Students are used to reconstruct the faces of 15 men whose bodies were found in Canada


Students of the New York Academy of Art have united their efforts to provide a boost to the royal Canadian mounted police (RCMP) in reconstructing the faces of 15 unidentified men whose remains have been found in the country between 1972 and 2019.


To achieve to reconstruct these faces, the students of the workshop of sculpture court received a 15 skulls, 14 of which have been provided by the Office of the chief coroner of British Columbia and one from Nova Scotia.


These skulls were initially reproduced faithfully in three dimensions, before being shaped with clay by the students during the last week.

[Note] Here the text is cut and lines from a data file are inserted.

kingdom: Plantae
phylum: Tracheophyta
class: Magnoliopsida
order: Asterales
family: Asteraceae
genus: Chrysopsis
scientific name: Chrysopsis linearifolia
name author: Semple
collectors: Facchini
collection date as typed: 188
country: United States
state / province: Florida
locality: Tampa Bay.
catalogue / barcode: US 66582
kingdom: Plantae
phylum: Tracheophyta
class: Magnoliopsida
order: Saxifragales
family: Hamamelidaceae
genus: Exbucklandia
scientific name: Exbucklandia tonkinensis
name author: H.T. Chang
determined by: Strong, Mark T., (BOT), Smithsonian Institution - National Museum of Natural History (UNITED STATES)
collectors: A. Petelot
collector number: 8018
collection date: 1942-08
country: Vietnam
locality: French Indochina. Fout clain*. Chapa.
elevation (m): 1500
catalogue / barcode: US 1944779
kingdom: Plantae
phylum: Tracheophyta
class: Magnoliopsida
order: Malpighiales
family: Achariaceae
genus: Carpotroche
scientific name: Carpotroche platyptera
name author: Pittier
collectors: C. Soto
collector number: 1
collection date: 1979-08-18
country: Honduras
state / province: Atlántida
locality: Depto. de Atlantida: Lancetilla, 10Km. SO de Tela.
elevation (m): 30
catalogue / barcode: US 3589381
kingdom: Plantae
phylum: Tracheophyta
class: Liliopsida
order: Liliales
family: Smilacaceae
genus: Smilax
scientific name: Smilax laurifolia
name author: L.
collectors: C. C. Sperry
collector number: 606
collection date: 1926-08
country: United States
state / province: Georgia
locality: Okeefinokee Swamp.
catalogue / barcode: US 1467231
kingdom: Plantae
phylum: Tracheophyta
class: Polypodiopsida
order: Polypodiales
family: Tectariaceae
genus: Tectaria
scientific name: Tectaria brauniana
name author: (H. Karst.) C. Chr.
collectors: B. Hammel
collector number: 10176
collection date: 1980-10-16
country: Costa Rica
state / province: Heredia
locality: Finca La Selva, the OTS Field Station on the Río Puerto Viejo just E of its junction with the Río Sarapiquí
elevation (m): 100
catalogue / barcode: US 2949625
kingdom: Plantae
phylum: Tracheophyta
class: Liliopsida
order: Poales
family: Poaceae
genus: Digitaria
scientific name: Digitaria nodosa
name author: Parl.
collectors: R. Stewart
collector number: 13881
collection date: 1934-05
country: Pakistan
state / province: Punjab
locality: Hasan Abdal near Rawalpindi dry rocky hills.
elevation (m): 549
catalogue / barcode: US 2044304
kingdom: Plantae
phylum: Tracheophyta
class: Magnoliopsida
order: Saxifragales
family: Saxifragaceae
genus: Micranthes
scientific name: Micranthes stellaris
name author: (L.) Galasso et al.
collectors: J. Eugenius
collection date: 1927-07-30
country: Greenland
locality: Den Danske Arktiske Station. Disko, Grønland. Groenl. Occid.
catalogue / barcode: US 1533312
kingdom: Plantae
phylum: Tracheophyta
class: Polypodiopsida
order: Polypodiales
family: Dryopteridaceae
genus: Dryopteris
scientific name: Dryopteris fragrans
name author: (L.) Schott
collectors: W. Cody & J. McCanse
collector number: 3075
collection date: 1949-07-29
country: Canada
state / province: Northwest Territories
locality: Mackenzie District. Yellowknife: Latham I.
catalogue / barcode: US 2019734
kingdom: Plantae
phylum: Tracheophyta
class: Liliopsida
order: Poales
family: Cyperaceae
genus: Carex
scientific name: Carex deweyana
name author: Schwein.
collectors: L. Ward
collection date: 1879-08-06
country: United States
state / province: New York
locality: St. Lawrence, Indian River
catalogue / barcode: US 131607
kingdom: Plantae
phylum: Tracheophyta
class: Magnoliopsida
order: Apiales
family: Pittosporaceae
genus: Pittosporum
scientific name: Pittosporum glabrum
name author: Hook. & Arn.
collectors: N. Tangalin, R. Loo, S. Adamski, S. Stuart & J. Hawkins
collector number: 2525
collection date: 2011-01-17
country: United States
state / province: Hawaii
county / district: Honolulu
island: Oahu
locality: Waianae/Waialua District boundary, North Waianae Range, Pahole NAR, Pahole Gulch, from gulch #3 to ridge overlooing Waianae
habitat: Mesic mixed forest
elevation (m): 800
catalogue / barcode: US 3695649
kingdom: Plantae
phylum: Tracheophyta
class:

Based on the information that could be determined with the aid of the remnants and their knowledge of anatomy, the students were able to reconstruct the faces of the missing.


The RCMP hope that these reconstructions will allow Canadians to recognize those people who are not identified. Although they have been found mostly in British Columbia, these victims could have come from anywhere.


“Behind each face hides a story, and these 15 people deserved to have their story told. We started by using unidentified remains to reveal a face, and we hope to conclude each of their stories by a name,” pointed out the superintendent, principal Marie-Claude Arsenault, by issuing a press release.


Since 2015, the year in which the New York Academy of Art has started sti workshop sculpture court, four reproductions have led to the identification of the victims. This is the first time that the RCMP is working with the students in the sculpture court.